According to the Company’s FORM 10-Q for the quarterly period ended September 30, 2004, the Company and certain of its officers and directors were named as defendants in a consolidated amended complaint that was filed in the United States District Court for the Northern District of Georgia on October 9, 2002. The lawsuit purported to be brought on behalf of a class of investors who purchased the Company’s stock during the period from April 5, 2001 through August 14, 2001. The lawsuit alleged violations of the federal securities laws. On September 3, 2003, the court dismissed, with prejudice, the consolidated amended complaint and all rights to appeal expired in May 2004.
On November 28, 2001, the Court entered the Order granting the motion to consolidate the cases. On July 31, 2002, the Court entered the Order granting the motion to appoint lead plaintiffs and to approve lead plaintiffs’ selection of counsel. According to the Order, lead plaintiffs are Flynn-Lampman Living Trust, William Hadley, Sean McGrath and Dagney Hein and lead co- counsel are Berger & Montague, P.C. and Chitwood & Harley.

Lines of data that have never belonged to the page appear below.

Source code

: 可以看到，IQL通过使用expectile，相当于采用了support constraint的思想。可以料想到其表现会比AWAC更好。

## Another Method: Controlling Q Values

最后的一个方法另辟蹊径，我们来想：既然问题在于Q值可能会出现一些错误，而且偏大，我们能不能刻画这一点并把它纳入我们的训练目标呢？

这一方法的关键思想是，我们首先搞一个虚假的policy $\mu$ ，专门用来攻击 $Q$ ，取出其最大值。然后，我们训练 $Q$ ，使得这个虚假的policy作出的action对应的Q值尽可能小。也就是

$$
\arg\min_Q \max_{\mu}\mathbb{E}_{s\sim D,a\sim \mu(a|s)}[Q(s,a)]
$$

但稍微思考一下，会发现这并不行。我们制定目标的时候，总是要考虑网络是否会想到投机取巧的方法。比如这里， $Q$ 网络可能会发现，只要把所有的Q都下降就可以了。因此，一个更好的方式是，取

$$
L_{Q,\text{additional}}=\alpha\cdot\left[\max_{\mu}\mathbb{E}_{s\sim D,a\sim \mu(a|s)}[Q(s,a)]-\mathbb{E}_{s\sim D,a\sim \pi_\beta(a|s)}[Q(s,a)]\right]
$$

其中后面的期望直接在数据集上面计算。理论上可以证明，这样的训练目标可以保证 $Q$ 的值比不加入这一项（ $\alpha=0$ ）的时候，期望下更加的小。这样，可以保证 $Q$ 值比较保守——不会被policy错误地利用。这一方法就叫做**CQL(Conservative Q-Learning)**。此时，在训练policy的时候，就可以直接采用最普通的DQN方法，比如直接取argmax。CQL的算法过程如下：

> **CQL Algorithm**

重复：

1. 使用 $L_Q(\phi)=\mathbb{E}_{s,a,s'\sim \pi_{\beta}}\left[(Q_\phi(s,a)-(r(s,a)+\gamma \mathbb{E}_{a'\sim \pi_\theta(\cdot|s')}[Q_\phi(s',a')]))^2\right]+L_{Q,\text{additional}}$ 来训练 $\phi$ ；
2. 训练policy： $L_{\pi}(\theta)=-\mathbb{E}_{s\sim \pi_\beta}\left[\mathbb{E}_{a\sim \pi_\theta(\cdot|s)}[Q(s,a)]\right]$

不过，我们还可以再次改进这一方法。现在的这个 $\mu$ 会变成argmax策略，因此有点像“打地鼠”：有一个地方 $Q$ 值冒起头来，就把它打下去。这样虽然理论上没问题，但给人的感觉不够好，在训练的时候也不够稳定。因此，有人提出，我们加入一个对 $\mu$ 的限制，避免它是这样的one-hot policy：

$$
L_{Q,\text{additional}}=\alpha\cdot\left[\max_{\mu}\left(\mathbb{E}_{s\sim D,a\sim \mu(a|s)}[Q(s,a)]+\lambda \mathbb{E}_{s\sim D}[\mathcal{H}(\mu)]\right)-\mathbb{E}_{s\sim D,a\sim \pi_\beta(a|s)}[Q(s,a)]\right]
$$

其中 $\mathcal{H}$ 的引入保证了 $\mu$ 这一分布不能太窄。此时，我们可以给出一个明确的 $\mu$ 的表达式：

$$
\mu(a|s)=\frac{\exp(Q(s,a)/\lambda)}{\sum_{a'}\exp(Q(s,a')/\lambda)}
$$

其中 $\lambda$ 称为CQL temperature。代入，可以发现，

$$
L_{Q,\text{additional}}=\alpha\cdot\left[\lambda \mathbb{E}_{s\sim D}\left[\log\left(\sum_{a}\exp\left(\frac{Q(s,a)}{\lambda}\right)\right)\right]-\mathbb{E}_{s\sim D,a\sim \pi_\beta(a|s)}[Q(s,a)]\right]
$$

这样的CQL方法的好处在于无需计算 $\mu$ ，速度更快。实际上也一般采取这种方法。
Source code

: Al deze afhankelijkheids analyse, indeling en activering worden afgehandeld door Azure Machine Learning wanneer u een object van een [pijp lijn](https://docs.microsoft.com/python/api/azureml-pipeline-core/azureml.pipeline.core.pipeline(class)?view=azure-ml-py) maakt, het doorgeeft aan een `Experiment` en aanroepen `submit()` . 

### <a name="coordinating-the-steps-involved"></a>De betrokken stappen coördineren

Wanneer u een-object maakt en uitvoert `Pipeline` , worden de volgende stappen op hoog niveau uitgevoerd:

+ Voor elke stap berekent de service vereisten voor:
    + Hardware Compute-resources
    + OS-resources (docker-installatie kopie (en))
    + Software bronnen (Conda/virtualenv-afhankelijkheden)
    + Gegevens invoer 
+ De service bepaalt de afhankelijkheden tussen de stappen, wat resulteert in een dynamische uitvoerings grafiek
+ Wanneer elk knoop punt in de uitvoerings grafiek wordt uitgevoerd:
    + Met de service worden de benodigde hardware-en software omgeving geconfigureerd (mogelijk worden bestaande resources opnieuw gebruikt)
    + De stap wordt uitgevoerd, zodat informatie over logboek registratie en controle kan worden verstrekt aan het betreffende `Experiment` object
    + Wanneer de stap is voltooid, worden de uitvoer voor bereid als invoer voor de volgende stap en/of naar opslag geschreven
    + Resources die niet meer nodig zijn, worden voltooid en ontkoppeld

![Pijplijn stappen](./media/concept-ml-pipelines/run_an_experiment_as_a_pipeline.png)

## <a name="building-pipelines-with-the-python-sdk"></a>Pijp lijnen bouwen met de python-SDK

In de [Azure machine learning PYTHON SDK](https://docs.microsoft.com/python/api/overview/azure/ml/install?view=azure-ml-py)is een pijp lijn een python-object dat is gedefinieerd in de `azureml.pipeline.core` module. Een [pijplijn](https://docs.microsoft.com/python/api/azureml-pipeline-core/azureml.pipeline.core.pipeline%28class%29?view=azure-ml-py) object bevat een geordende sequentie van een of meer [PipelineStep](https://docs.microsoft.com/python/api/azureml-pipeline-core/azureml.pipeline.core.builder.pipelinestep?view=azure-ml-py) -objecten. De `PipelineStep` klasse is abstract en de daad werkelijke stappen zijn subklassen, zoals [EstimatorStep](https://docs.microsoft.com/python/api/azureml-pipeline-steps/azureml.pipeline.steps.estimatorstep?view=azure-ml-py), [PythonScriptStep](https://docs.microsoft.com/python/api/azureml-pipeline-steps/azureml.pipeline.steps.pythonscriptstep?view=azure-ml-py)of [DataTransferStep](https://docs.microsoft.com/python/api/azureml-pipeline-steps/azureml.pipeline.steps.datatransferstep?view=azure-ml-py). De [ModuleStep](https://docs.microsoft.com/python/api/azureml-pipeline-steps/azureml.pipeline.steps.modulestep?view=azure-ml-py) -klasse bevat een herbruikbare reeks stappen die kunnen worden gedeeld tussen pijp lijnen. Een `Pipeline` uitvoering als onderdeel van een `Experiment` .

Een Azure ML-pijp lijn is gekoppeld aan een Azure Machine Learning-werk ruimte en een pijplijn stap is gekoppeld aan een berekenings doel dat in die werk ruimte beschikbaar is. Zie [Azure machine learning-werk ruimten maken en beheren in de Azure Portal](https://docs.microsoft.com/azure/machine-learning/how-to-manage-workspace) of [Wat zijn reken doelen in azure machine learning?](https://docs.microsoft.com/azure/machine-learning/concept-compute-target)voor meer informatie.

The original class action lawsuit has been filed against Internet Security Systems, Inc. alleging that Defendants violated Sections 10(b) and 20(a) of the Securities Exchange Act of 1934 and SEC Rule 10b-5. The Complaint alleges that Defendants
issued materially false and misleading statements throughout the Class Period that had the effect of artificially inflating the market price of the Company's securities. The complaint further alleges that Defendants had the information to determine that the Company could not live up to the expectations created by these statements. As a result of statements like these, the securities markets were misled and, as a result, the price of ISS securities was artificially inflated throughout the Class Period. The complaint also alleges that during this period of artificial inflation, Company insiders took advantage of their insider status to sell thousands of their own shares of ISS stock at artificially high prices for proceeds of over $18 million. The
Complaint also alleges that during this period, the Company further took
advantage of the artificially inflated share prices by using ISS stock as
currency to acquire another company, Network ICE Corporation. On July 2, 2001, however, Defendants revealed that rather than achieving revenues of $64-67 million for the second quarter as they had led investors to expect, the
Company's revenues were actually in the $50-52 million range. Instead of
earning $0.15 to $0.16 per share, the Company would actually suffer losses of up to $0.02 per share. Ultimately, the Company announced losses of $0.13 per share for the quarter. The Complaint alleges that as a result of these
announcements, ISS stock fell by more than 40% in one day, and ISS stock that traded between $40 and $60 per share during much of the class period is now worth less than $10 per share.